England in the Caribbean

When I say that England has played a major role in Caribbean life, I’m telling you something you already know, but when I tell you I wrote a song about missing England, that has to be news to you because I never lived in England. 

This unusual incident illustrates one of the conditions in songwriters where ideas for songs rise up and embrace you wherever you live.  This one came about when I was living in Cayman, still a British colony today, with scores of resident Englishmen, a few of whom I came to know in my time there, and among the things I came to know was that many of them, even most, remember their homeland with great devotion. England is a big part of who they are. Also in play was this: while the English have this conservative reputation, they are actually some of the most flamboyant and eccentric people on earth; trust me: they are often an emotional and excessive bunch.

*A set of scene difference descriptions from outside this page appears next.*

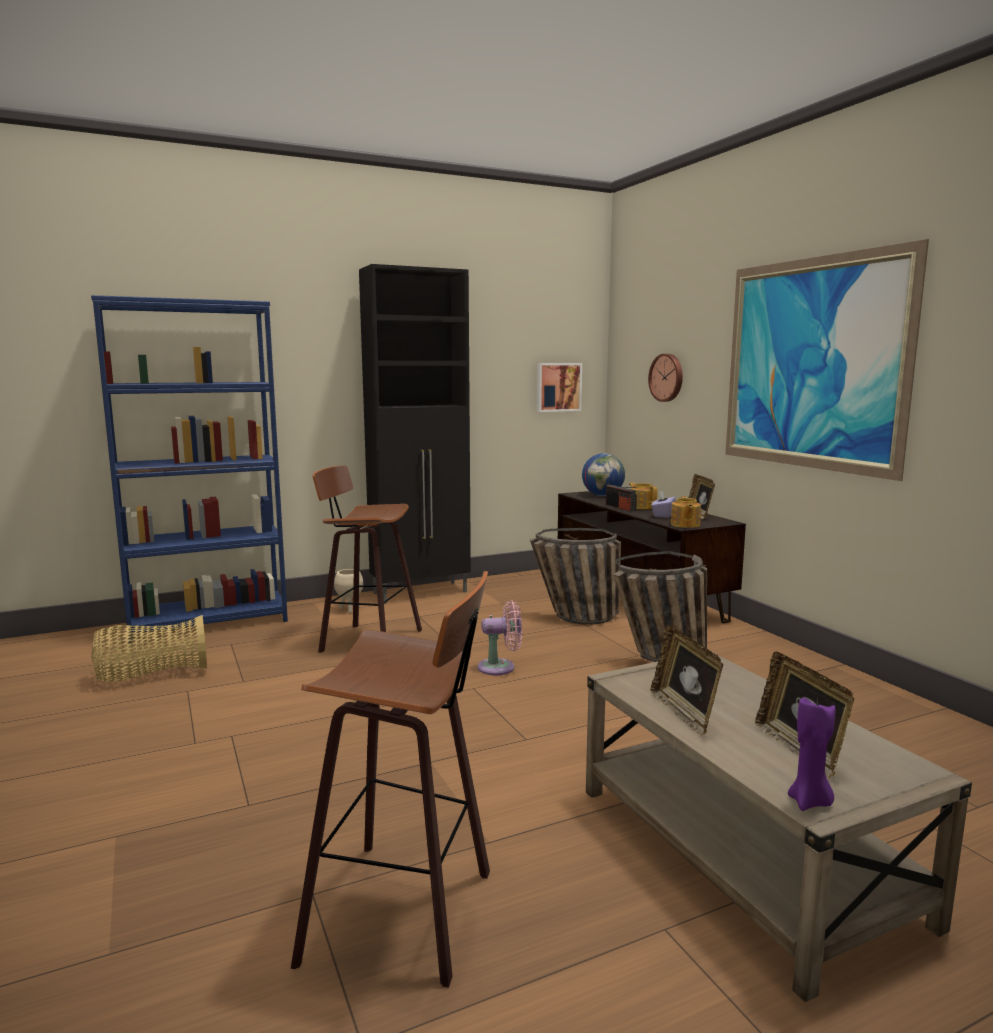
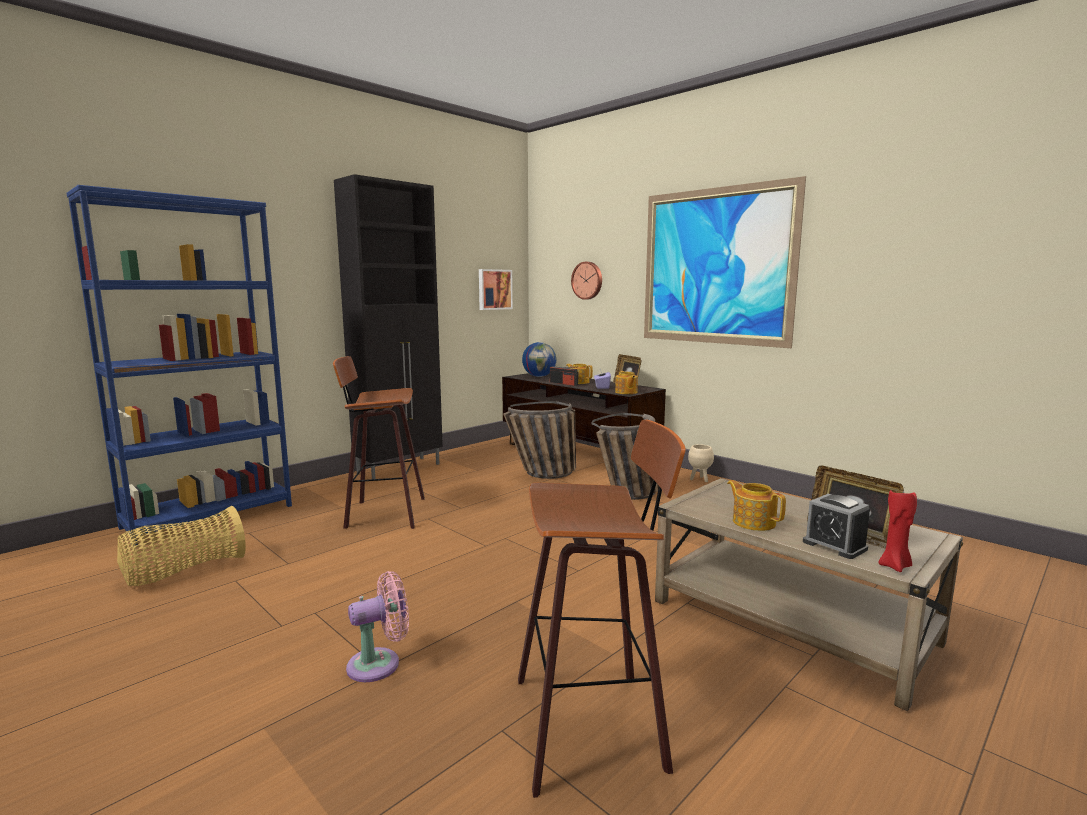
camera: 20 degrees left, 0 degrees up
(349, 610) = (345, 489): beige planter -> beige planter (699, 480)
(500, 667) = (514, 519): pink fan -> pink fan (379, 664)
(684, 713) = (753, 522): picture frame -> teapot
(757, 761) = (834, 545): none -> alarm clock
(809, 802) = (895, 566): purple candle -> red candle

When, therefore, about 15 years ago I set about writing a full-length musical of the story of Cayman’s emergence, it was a given that one of the songs would be of an Englishman, in a reflective mood, deeply into the sauce late one evening, tearfully remembering his homeland and wishing to be there again.  The musical was never staged (a complex matter I won’t bother you with here) and the song was never recorded, but there was a recent eruption to my mentioning in this column a composition about Guyana’s development, Why Um Tekkin Suh Long, also never recorded, and that episode reminded me of the song dealing with the Englishman’s lament.

In the musical, named GALLEON, after Cayman’s first hotel, Galleon Beach, built by an English millionaire in the 1960s, one of the “English boys,” as the Caymanians referred to them, is having a few at the hotel bar with a Caymanian friend and there comes this emotional longing to be Back In England. I must emphasise that I spent four days in London many years ago, but I never lived there. However, from what I know about England, and largely from chats with the English expatriates in Cayman, I gleaned the nuts and bolts of the song. I have no immediate plans to record this but I have learned, after two divorces, never to say never. In the meantime, here are lyrics. Imagine a representative Englishman, under some Appleton, with his arm around my shoulder, waxing emotional in the sunny Caribbean about “over o’me,” as the English put it:

 BACK IN ENGLAND (Copyright David Martins – Luton Music SOCAN, 1995)

“(REFRAIN) Shades of England stain my every memory

Over ocean, riverside and sand

Rising, falling, always on the edge of me

Waking, sleeping, ever close at hand

(VERSE) Far from it now, I can see the morning mist

Wafting slowly over cobblestone

Children playing hopscotch on the road in town

Nights in Soho, when no one is alone

Back in England in the morning, waking up to rain

Sounds of horse and buggy passing outside in the lane

Gliding swans upon the river underneath the moon

Celebrating sun again in days of flaming June

To feel the sense of early days that live on and endure

To walk the roads at Christmas and see holly on the doors

Back in England, back in England.

(REFRAIN)  Low slung barges, up the River Thames and back

Homes in winter, creaking in the cold

Trams in bright red, the London Tower and the Clock

Lakes of Yorshire, shining silv’ry gold

(VERSE) Sunday voices in the churches, confident and keen

Sound of willow hitting leather on the village green

And when the balmy days arrive, the sounds outside your door

They hang like crystals overhead, you hear them so much more

Back in England, back in England.” 

I cannot close without mentioning how totally outlandish this all is: a simple country boy from West Dem, who was actually leery of the British in my youth, growing to sympathise with one of them yearning for his homeland. Time and again, in life, we end up where we never dreamed we’d be as we feel our very foundations shifting beneath us.